About 76 percent of asylum seekers passed their credible fear interviews in the 2018 fiscal year, according to U.S. Citizenship and Immigration Services data. A much lower percentage, however, are eventually granted asylum by immigration judges.

‘A great example of interdisciplinary work’

Over the past nine months, Northeastern students studying law have worked with their peers studying the arts to develop the booklet. That work began in the fall when Dan Jackson and Jules Rochielle Sievert merged a law seminar they were teaching with a course taught by Sarah Kanouse, an associate professor in the Department of Art + Design.

Jackson and Kanouse say that the partnership forced art students to consider legal principles and compelled law students to consider how to present complex concepts through a creative lens.

“This is a great example of interdisciplinary work,” says Jackson, who is the executive director of the NuLawLab, which designs, tests, and produces new approaches to helping people understand and exercise their legal rights.

Lina Alaoui, who was a master’s student in the College of Arts, Media and Design at the time of the project, says that she wanted to take the course to learn more about what happens to asylum seekers at the U.S. southern border. She says that she also wanted to work on a project with immediate real-world applications.

“I want to make sure that this works,” says Douiri, who graduated in May. “I felt like that made me and others more dedicated and invested.”
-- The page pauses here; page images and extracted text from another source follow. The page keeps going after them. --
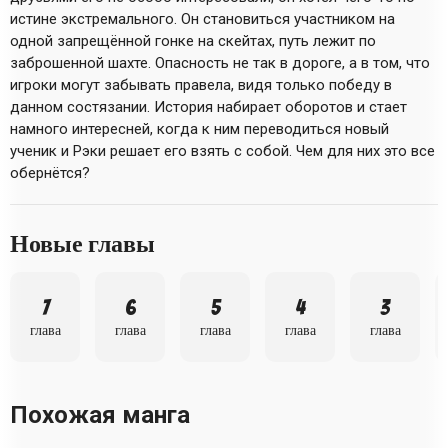
истине экстремального. Он становиться участником на
одной запрещённой гонке на скейтах, путь лежит по
заброшенной шахте. Опасность не так в дороге, а в том, что
игроки могут забывать правела, видя только победу в
данном состязании. История набирает оборотов и стает
намного интересней, когда к ним переводиться новый
ученик и Рэки решает его взять с собой. Чем для них это все
обернётся?
Новые главы
7
6
5
4
3
глава
глава
глава
глава
глава
Похожая манга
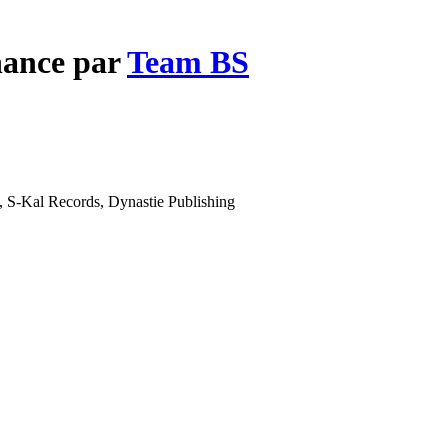
hance par
Team BS
 S-Kal Records, Dynastie Publishing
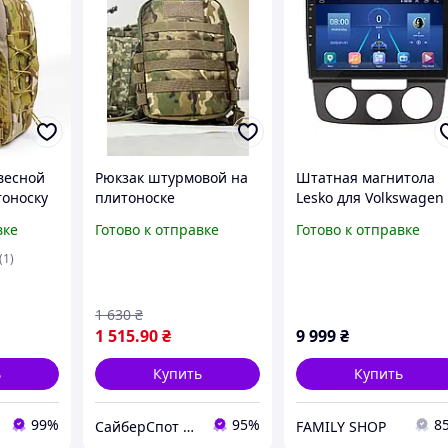
весной
Рюкзак штурмовой на
Штатная магнитола
тоноску
плитоноске
Lesko для Volkswagen
Jetta V 2005-2011 экр
вке
Готово к отправке
Готово к отправке
10" 4/32Gb 4G Wi-Fi G
рюкзак
Top
(1)
1 630
₴
1 515
.90
₴
9 999
₴
ь
Купить
Купить
99%
95%
8
СайберСпот | E-commerce Лучшие 2025
FAMILY SHOP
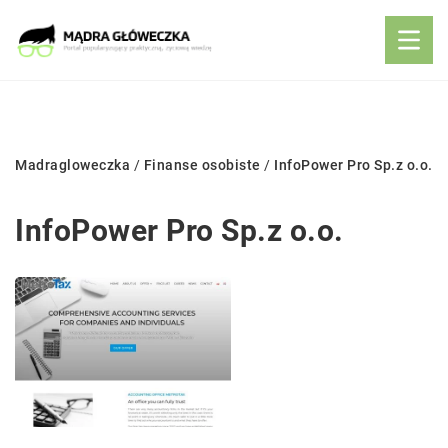
Madragloweczka
/
Finanse osobiste
/
InfoPower Pro Sp.z o.o.
InfoPower Pro Sp.z o.o.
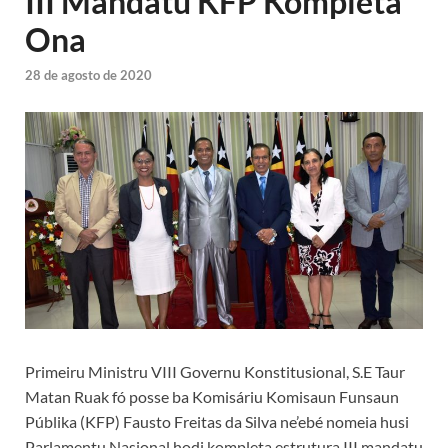
III Mandatu KFP Kompleta
Ona
28 de agosto de 2020
Primeiru Ministru VIII Governu Konstitusional, S.E Taur
Matan Ruak fó posse ba Komisáriu Komisaun Funsaun
Públika (KFP) Fausto Freitas da Silva ne’ebé nomeia husi
Parlamentu Nasional hodi kompleta estrutura III mandatu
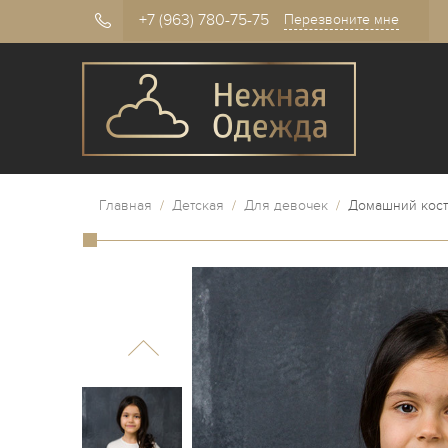
+7 (963) 780-75-75
Перезвоните мне
Главная
/
Детская
/
Для девочек
/
Домашний кост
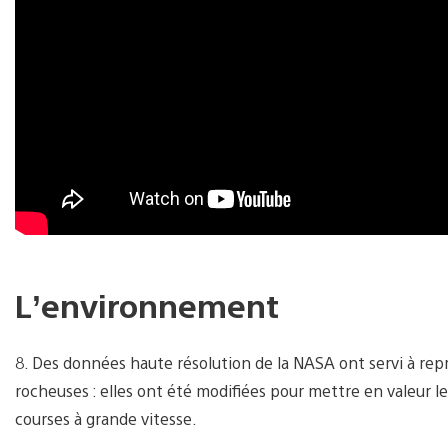
L’environnement
8. Des données haute résolution de la NASA ont servi à rep
rocheuses : elles ont été modifiées pour mettre en valeur 
courses à grande vitesse.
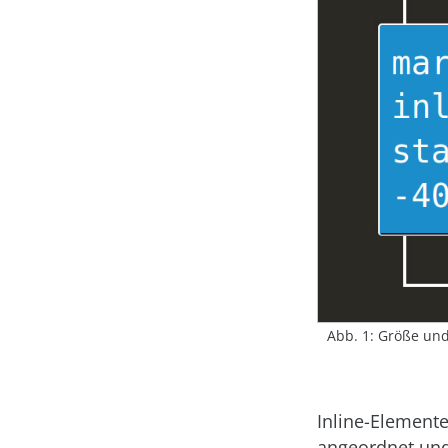
Abb. 1: Größe und
Inline-Element
angeordnet und 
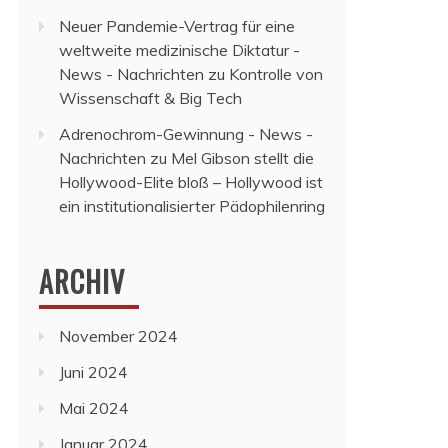
Neuer Pandemie-Vertrag für eine
weltweite medizinische Diktatur -
News - Nachrichten
zu
Kontrolle von
Wissenschaft & Big Tech
Adrenochrom-Gewinnung - News -
Nachrichten
zu
Mel Gibson stellt die
Hollywood-Elite bloß – Hollywood ist
ein institutionalisierter Pädophilenring
ARCHIV
November 2024
Juni 2024
Mai 2024
Januar 2024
Students, faculty, and staff have spent the past few months refining the materials and evaluating how they’ll be used. They tested the materials by holding a series of mock interviews between the law students who will be helping to prepare asylum seekers for their credible fear interviews and a Northeastern theater student, who played the role of asylum seeker.

Jackson says that he wants to provide the manual to other volunteers who will help to prep asylum seekers for their credible fear interviews in the future. Bowman says that she will collect feedback from her fellow law students who are working with the manual in order to further refine the materials in the coming months.

‘You come into people’s lives at this extraordinary moment’

Ilana Greenstein, an adjunct faculty member in the School of Law, who is overseeing the Northeastern law students in Dilley, says that her work with asylum seekers has been among the most rewarding experiences of her professional life.

The manual contains tips and activities designed to help the students cope with the emotional intensity of working with asylum seekers who share stories of personal trauma and fear. Photo by Matthew Modoono/Northeastern University

This marks her fourth trip—the first of which was in 2015—to help asylum seekers in Dilley prepare for their credible fear interviews.

“You come into people’s lives at this extraordinary moment,” says Greenstein, who has practiced immigration law for the past 20 years and works for the Immigration Justice Campaign, which provides pro-bono legal representation to immigrants in detention. “For students to be able to experience that and do something that is so immediate and intense is really, I hope, going to be great for them.”